*** RAW DATA ***

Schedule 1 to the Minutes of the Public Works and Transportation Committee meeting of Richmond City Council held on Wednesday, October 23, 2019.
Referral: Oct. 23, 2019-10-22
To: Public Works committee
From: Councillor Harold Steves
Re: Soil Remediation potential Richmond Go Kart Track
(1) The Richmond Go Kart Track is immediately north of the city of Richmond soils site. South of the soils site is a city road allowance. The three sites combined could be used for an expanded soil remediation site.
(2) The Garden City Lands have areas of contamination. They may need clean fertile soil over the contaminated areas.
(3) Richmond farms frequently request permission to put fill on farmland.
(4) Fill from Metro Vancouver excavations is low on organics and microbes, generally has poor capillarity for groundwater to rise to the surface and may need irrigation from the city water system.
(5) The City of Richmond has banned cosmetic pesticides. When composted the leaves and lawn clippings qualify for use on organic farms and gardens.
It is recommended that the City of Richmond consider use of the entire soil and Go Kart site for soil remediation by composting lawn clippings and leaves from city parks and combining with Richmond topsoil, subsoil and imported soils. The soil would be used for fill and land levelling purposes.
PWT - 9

***
*** RAW DATA ***

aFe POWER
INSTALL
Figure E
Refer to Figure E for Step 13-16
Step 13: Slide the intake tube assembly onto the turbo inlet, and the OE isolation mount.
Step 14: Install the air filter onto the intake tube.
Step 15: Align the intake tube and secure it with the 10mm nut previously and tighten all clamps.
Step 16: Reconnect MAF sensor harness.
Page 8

***

Return all lines in the entries above that carry the word "intake".

*EXERCISE SOLUTION*.
Step 13: Slide the intake tube assembly onto the turbo inlet, and the OE isolation mount.
Step 14: Install the air filter onto the intake tube.
Step 15: Align the intake tube and secure it with the 10mm nut previously and tighten all clamps.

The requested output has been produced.